Physician Assistant Workforce Critical to Expanding Healthcare Access in Crowded U.S. Marketplace


As the Affordable Care Act floodgates open, fast-growing PA profession recognizes National PA Week, Oct. 6–12

Alexandria, Va. — As millions of Americans sign up for health coverage, the nation’s fast-growing physician assistant (PA) workforce is already on the frontlines practicing medicine and increasing access to high-quality, patient-centered healthcare.  Because of their critical role in meeting the demand for care, PAs are named one of three primary care providers in the Affordable Care Act (ACA).

“Currently, there are more than 93,000 PAs throughout the U.S. whose education in general medicine prepares them to be extremely nimble, positioning  them very well to address an influx of 20 million new patients entering the healthcare system,” said Lawrence Herman, MPA, PA-C, DFAAPA and president of the American Academy of Physician Assistants (AAPA).

In light of a projected physician shortage—estimated at 90,000 by 2020, according to the Association of American Medical Colleges—PAs have the training, flexibility and agility to respond immediately to the healthcare needs of millions of previously uninsured patients. In fact, PAs practice medicine and in surgery across all settings and specialties including family medicine, primary care, emergency medicine, surgery, oncology, psychiatry, radiology and pediatrics.

“PAs can perform up to 85 percent of the duties of physicians, including prescribing medicine, which allows us to pivot easily in diverse practice settings, bridge gaps in care and solve patient problems in this new era of healthcare,” said Herman. “Now, more than ever, America needs PAs.”

Increased access to care is especially important in critical health arenas such as primary care and underserved areas. Nearly 1 in 3 PAs (32 percent) practice in primary care and 37 percent of PAs work in medically underserved counties of the U.S.

Results of AAPA’s annual survey of the PA profession exemplify the specific ways that PAs are meeting patients’ healthcare needs. According to the survey, the top clinical procedures performed by PAs include: writing prescriptions (82 percent), acute care management (80 percent), chronic disease management (64 percent), follow-up patient calls (63 percent), care coordination (58 percent), clinical consultations (55 percent), minor surgical procedures (52 percent), clinical preventive services (49 percent), first assisting in surgery (24 percent), phone triage (23 percent) and end-of-life care (14 percent).

Since 2006, the PA profession has grown 34 percent and is expected to continue growing. According to the Accreditation Review Commission on Education for the Physician Assistant (ARC-PA), more than 7,000 new PAs graduate annually from 173ARC-PA accredited programs throughout the U.S. The profession has nearly doubled in size in the last 10 years.
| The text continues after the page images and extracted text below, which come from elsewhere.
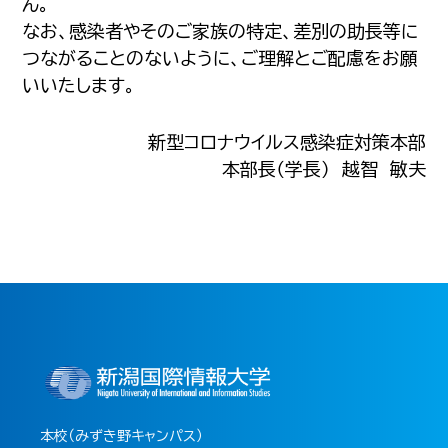
ん。
なお、感染者やそのご家族の特定、差別の助長等に
つながることのないように、ご理解とご配慮をお願
いいたします。
新型コロナウイルス感染症対策本部
本部長（学長） 越智 敏夫
本校（みずき野キャンパス）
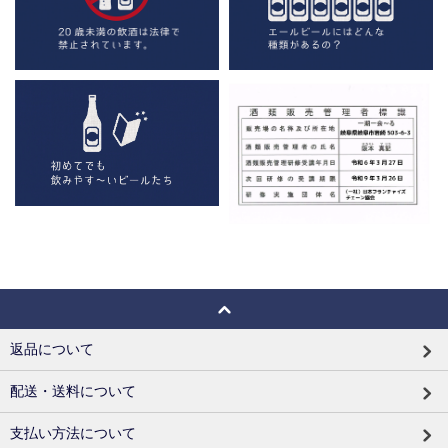
返品について
配送・送料について
支払い方法について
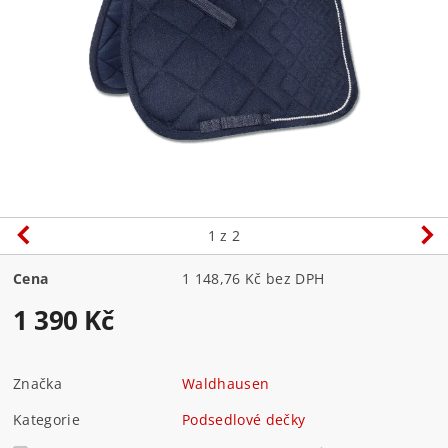
1
z 2
Cena
1 148,76 Kč bez DPH
1 390 Kč
Značka
Waldhausen
Kategorie
Podsedlové dečky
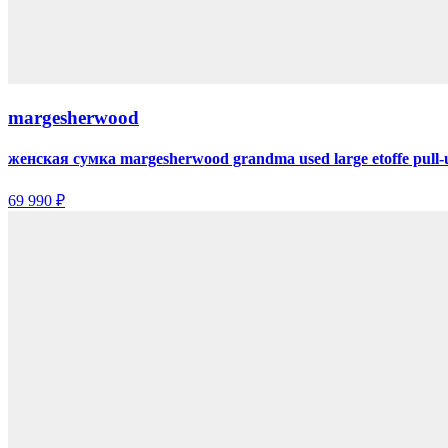
margesherwood
женская сумка margesherwood grandma used large etoffe pull-
69 990 ₽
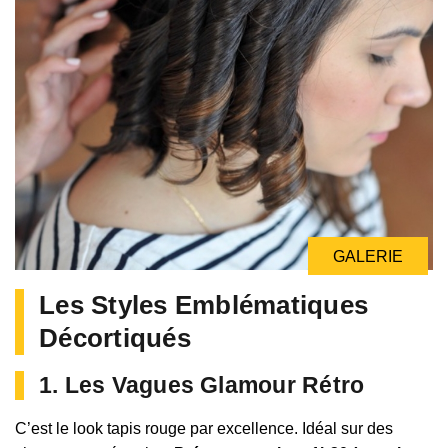
GALERIE
Les Styles Emblématiques
Décortiqués
1. Les Vagues Glamour Rétro
C’est le look tapis rouge par excellence. Idéal sur des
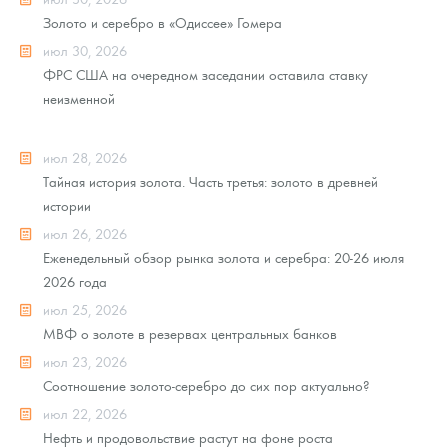
Золото и серебро в «Одиссее» Гомера
июл 30, 2026
ФРС США на очередном заседании оставила ставку
неизменной
июл 28, 2026
Тайная история золота. Часть третья: золото в древней
истории
июл 26, 2026
Еженедельный обзор рынка золота и серебра: 20-26 июля
2026 года
июл 25, 2026
МВФ о золоте в резервах центральных банков
июл 23, 2026
Соотношение золото-серебро до сих пор актуально?
июл 22, 2026
Нефть и продовольствие растут на фоне роста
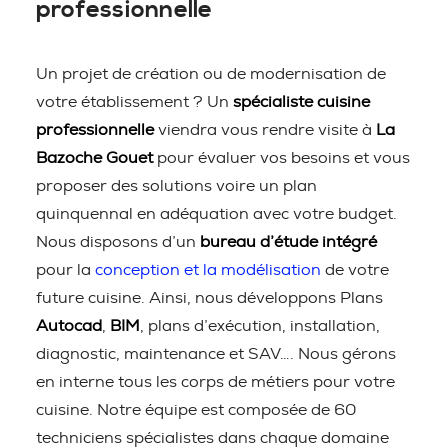
professionnelle
Un projet de création ou de modernisation de
votre établissement ? Un
spécialiste cuisine
professionnelle
viendra vous rendre visite à
La
Bazoche Gouet
pour évaluer vos besoins et vous
proposer des solutions voire un plan
quinquennal en adéquation avec votre budget.
Nous disposons d’un
bureau d’étude intégré
pour la
conception et la modélisation
de votre
future cuisine. Ainsi, nous développons Plans
Autocad
,
BIM
, plans d’exécution, installation,
diagnostic, maintenance et SAV…. Nous gérons
en interne tous les corps de métiers pour votre
cuisine. Notre équipe est composée de 60
techniciens spécialistes dans chaque domaine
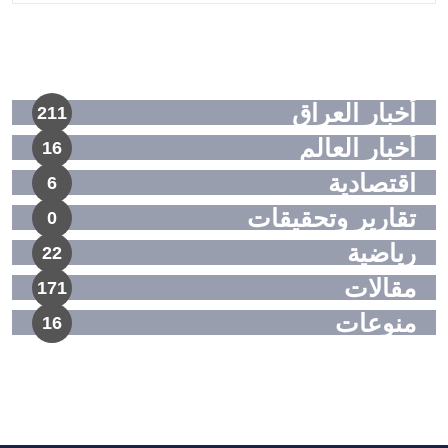
أخبار العراق
211
أخبار العالم
16
اقتصادية
6
تقارير وتحقيقات
0
رياضية
22
مقالات
171
منوعات
16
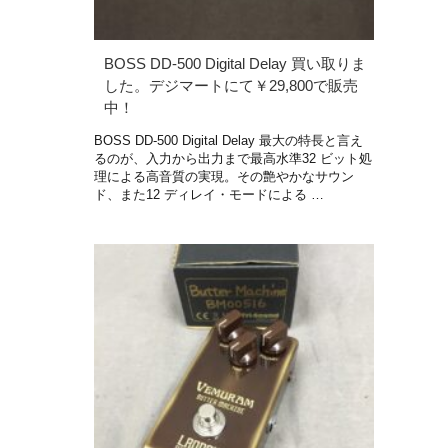
BOSS DD-500 Digital Delay 買い取りま
した。デジマートにて￥29,800で販売
中！
BOSS DD-500 Digital Delay 最大の特長と言え
るのが、入力から出力まで最高水準32 ビット処
理による高音質の実現。その艶やかなサウン
ド、また12 ディレイ・モードによる …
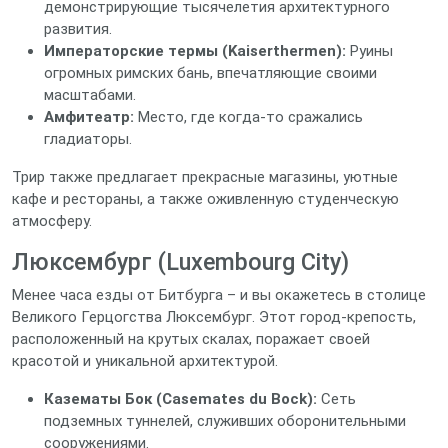
демонстрирующие тысячелетия архитектурного
развития.
Императорские термы (Kaiserthermen):
Руины
огромных римских бань, впечатляющие своими
масштабами.
Амфитеатр:
Место, где когда-то сражались
гладиаторы.
Трир также предлагает прекрасные магазины, уютные
кафе и рестораны, а также оживленную студенческую
атмосферу.
Люксембург (Luxembourg City)
Менее часа езды от Битбурга – и вы окажетесь в столице
Великого Герцогства Люксембург. Этот город-крепость,
расположенный на крутых скалах, поражает своей
красотой и уникальной архитектурой.
Казематы Бок (Casemates du Bock):
Сеть
подземных туннелей, служивших оборонительными
сооружениями.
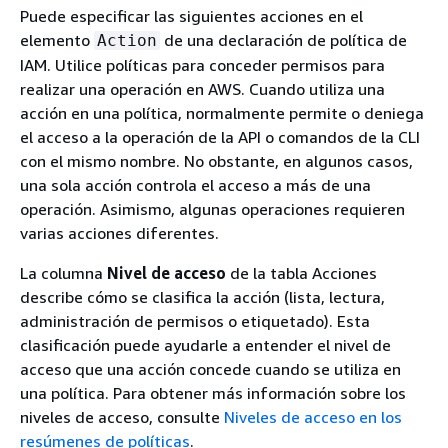
Puede especificar las siguientes acciones en el
elemento
de una declaración de política de
Action
IAM. Utilice políticas para conceder permisos para
realizar una operación en AWS. Cuando utiliza una
acción en una política, normalmente permite o deniega
el acceso a la operación de la API o comandos de la CLI
con el mismo nombre. No obstante, en algunos casos,
una sola acción controla el acceso a más de una
operación. Asimismo, algunas operaciones requieren
varias acciones diferentes.
La columna
Nivel de acceso
de la tabla Acciones
describe cómo se clasifica la acción (lista, lectura,
administración de permisos o etiquetado). Esta
clasificación puede ayudarle a entender el nivel de
acceso que una acción concede cuando se utiliza en
una política. Para obtener más información sobre los
niveles de acceso, consulte
Niveles de acceso en los
resúmenes de políticas
.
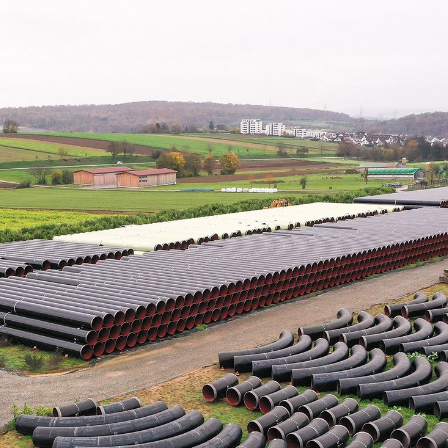
ngen
Kontakt
Suche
A PA is a graduate of an accredited PA educational program who is nationally certified and state-licensed to practice medicine. PA master’s degree programs take about two and a half years to complete and are modeled on the medical school curriculum, a combination of classroom education and more than 2,000 hours of clinical rotations. All 50 states and the District of Columbia allow PAs to practice and prescribe medicine.

The profession will honor PAs’ invaluable role in transforming healthcare during National PA Week. Held every year from Oct. 6 – 12, PA Week is a time when PAs and PA students celebrate their profession through local and national events designed to increase awareness of the value PAs bring to today’s healthcare team.